Model Learning after deployment

User 2842 | 12/16/2015, 10:05:16 PM

Hello, I have a matrix factorization model deployed on aws for an online store and I need to train it with new data so it excludes already purchased products from recommendations for new users. Is there a way you can add new data to an existing model or do you have to train the model with all the data all over again after every order? It would be good if I could pass new observations and the model would save them in its database and use them to improve itself.

Thanks

Comments

User 1190 | 12/16/2015, 11:38:53 PM

Hi Alex,

If you just want to exclude some new observations, you could store the new observations into an SFrame, and pass it as the 'exclude' parameters to the recommend() function.

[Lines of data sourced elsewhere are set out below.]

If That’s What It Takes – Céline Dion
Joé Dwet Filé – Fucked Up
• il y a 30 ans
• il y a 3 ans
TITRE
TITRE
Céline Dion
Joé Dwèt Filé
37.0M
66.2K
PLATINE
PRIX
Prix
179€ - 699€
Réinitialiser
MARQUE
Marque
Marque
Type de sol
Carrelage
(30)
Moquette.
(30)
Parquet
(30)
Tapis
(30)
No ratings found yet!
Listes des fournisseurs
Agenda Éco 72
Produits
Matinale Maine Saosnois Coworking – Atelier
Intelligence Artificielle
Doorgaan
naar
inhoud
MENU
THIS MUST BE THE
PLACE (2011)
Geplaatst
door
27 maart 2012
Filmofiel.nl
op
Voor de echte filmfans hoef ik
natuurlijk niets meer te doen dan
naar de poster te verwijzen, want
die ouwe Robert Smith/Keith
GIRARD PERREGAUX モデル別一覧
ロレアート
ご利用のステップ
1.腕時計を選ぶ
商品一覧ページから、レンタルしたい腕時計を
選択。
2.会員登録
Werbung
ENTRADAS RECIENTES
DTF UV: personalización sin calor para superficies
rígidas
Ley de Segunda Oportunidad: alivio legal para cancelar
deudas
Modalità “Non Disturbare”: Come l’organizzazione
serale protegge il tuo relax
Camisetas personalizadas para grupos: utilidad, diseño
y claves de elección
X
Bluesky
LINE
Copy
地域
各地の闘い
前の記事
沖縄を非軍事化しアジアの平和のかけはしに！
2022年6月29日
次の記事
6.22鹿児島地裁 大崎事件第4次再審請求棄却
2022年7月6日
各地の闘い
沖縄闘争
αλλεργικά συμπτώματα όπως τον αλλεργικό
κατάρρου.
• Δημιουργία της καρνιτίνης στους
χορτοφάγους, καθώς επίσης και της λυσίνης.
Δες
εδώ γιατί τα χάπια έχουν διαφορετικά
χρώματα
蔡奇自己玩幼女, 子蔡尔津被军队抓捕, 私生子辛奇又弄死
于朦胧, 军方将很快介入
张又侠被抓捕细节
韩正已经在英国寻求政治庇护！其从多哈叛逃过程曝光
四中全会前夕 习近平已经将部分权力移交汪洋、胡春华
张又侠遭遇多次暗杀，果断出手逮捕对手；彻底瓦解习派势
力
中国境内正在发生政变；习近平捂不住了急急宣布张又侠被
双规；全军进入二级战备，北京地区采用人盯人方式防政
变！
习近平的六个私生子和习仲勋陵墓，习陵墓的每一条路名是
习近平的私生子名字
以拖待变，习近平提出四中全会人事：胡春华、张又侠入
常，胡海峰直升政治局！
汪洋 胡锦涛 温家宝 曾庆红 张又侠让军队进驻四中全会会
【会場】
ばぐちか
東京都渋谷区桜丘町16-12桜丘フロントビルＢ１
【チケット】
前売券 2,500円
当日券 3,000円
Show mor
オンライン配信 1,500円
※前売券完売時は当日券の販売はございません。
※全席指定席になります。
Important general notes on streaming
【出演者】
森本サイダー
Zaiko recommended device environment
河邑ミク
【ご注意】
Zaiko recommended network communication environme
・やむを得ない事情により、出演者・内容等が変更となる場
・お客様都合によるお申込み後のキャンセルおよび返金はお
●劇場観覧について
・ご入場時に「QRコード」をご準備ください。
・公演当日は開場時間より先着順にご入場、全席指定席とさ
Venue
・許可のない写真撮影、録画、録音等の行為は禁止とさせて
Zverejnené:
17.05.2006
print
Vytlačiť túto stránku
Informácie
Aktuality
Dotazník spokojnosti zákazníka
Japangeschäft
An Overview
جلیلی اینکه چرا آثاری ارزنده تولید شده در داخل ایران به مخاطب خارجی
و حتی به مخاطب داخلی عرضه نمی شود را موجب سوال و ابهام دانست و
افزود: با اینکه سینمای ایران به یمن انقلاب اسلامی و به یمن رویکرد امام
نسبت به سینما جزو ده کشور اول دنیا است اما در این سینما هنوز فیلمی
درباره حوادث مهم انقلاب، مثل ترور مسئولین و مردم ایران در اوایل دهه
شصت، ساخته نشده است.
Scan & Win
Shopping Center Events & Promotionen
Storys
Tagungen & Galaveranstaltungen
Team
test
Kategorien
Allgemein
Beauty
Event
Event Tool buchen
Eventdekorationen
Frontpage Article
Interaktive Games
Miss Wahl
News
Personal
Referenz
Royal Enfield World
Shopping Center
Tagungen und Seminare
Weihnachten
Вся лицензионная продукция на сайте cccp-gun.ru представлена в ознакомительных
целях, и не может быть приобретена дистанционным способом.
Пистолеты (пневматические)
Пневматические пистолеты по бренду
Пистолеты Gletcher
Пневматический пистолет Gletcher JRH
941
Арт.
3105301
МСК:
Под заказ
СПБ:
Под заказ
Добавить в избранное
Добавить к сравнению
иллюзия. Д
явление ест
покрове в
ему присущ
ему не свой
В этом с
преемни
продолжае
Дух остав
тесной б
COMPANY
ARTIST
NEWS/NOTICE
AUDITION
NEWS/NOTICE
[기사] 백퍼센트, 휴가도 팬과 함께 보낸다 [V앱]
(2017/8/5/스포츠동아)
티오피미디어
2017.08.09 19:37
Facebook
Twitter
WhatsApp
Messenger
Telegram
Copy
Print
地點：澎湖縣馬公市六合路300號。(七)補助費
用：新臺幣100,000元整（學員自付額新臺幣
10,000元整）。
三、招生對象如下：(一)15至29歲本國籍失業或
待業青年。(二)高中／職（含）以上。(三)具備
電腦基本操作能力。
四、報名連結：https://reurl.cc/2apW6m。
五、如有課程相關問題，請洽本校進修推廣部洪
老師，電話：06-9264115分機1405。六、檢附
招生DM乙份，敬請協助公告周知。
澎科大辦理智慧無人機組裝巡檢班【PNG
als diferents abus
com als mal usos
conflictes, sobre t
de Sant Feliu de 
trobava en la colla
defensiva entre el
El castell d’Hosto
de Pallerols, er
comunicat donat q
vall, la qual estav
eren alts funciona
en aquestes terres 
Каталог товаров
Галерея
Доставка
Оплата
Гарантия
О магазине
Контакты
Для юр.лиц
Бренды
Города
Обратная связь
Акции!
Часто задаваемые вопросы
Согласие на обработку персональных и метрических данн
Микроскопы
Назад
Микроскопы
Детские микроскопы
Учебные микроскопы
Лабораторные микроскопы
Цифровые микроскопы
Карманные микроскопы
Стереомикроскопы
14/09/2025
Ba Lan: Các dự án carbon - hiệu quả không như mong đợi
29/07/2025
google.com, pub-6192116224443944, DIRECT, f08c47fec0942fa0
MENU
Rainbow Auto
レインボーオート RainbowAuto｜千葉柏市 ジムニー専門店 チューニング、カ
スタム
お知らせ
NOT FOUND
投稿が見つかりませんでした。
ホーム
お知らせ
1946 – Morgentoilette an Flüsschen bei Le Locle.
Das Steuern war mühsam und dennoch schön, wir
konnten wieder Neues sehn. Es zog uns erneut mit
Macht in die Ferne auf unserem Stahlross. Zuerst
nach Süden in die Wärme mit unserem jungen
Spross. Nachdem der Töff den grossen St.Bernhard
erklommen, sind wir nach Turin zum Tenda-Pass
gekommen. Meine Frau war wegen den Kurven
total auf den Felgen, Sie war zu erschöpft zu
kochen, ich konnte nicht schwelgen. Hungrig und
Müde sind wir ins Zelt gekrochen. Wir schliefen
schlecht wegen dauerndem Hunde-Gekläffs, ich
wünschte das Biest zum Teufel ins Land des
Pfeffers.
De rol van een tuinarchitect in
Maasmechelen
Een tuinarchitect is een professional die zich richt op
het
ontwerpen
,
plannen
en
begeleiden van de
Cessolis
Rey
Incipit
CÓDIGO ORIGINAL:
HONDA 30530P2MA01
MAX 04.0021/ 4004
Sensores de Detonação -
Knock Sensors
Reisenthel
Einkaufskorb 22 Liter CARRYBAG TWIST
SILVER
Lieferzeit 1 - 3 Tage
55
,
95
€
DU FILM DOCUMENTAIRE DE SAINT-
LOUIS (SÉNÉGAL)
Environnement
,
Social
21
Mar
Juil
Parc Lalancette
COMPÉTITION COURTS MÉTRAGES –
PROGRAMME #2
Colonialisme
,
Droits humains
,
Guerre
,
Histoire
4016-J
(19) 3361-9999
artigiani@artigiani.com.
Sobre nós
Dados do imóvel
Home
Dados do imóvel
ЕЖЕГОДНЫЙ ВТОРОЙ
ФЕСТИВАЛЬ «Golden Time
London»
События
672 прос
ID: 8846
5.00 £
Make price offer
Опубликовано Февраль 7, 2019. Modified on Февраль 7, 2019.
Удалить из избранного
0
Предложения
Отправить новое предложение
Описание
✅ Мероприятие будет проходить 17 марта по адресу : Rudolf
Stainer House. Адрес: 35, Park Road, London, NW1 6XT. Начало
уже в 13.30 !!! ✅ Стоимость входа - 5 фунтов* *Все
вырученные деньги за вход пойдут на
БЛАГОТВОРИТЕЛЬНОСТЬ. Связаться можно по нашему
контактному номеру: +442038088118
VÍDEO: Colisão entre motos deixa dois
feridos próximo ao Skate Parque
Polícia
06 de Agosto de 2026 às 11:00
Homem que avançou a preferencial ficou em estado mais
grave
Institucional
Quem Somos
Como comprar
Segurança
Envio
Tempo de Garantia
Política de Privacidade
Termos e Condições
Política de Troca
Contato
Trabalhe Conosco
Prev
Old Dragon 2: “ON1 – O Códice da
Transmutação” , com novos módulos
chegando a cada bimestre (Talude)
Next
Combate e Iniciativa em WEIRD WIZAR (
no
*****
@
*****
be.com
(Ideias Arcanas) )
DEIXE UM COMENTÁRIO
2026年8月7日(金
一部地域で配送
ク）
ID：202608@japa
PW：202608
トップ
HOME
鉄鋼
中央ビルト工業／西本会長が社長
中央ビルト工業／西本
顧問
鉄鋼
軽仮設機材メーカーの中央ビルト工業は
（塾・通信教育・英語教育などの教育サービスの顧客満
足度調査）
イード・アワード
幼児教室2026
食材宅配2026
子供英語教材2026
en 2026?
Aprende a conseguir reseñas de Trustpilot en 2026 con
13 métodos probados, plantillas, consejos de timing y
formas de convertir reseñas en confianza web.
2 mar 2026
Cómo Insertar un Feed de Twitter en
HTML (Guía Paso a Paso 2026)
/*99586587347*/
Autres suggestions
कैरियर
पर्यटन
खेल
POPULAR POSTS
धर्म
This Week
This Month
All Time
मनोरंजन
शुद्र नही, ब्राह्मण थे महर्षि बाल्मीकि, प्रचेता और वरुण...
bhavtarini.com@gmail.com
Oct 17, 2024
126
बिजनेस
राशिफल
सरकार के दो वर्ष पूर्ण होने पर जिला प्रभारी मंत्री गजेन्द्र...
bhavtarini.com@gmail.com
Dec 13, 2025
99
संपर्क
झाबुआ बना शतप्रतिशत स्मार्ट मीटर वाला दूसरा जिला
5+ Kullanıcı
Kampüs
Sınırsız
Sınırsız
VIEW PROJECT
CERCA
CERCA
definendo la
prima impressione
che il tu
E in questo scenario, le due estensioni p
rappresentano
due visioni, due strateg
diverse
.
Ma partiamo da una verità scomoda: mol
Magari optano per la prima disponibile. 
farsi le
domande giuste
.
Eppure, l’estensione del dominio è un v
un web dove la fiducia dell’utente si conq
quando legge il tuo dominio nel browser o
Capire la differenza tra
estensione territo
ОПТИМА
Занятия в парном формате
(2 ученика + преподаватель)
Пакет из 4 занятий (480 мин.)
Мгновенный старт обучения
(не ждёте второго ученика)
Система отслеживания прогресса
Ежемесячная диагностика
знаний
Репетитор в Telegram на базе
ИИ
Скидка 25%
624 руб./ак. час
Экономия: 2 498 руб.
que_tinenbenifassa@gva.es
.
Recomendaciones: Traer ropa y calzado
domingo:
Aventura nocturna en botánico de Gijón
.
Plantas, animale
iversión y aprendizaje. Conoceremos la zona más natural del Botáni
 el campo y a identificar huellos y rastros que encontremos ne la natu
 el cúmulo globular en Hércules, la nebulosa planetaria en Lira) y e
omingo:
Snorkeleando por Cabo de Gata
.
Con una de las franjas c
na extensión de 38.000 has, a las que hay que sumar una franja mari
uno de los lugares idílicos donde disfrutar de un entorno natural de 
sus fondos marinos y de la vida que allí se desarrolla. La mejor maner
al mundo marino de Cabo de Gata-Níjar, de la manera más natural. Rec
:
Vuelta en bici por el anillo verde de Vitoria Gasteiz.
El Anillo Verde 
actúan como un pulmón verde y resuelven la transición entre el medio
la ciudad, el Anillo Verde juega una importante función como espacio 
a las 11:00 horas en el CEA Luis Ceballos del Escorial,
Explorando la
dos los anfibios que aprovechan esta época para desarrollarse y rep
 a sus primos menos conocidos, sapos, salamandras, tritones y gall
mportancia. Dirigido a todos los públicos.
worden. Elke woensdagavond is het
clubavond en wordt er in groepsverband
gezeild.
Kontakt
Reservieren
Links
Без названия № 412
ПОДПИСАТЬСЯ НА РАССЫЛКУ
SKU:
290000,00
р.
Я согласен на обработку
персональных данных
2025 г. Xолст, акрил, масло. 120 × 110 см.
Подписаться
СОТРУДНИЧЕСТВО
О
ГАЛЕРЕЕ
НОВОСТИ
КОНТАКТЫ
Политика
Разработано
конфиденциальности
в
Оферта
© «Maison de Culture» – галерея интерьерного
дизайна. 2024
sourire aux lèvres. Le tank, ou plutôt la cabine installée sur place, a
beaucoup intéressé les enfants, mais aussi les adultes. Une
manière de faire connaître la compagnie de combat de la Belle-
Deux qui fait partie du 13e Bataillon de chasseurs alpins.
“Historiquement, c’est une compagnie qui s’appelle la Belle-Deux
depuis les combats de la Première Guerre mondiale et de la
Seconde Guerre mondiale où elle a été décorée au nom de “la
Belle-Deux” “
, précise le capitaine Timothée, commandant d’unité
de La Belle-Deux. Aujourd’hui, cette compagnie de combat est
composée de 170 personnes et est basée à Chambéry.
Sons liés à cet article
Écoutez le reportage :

If you want to treat new users or new items more intelligently, the best way for now is to use a background model (has to be simple and fast to train) to serve new users or new items, and retrain the foreground model nightly. For example, I want to recommend new users the most popular items from the store since I have no observations about that user yet. Or I want to add the most popular items which are not included in the trained model to be take the third position in the final ranked list.

Best, -jay


User 2842 | 12/16/2015, 11:45:05 PM

Hi Jay,

Thanks for your reply.

If you train the new simple model only for the new users you won't get the analysis of historical data, so the model won't be very accurate I think. From what I find in the forum and documentation I think the best option is to save the purchased items on the client's end, then send that in the exclude field and re-train the whole model every night, or I could save the historical data as an Sframe on the server, then every hour have new orders appended to that sframe and queue the re-training of the model, then update the alias automatically to point to the new model once the training is done.


User 1190 | 12/17/2015, 6:12:55 PM

If all you want to do is to exclude items, then you are right: either keeping them on the client side, or server side as SFrame works. Use new model for new user or new items will be less accurate than if you had trained it with historical data, however, it could better than only using the historical data too since you don't know much about the new user anyway. It is better to split the cases: 1) when new user comes in, 2) when new item comes in and 3) when new order comes in. They should be treated very different and you can be very creative on how to handle 1) and 2). 3) is when you want to filter out purchased items, which we discussed first.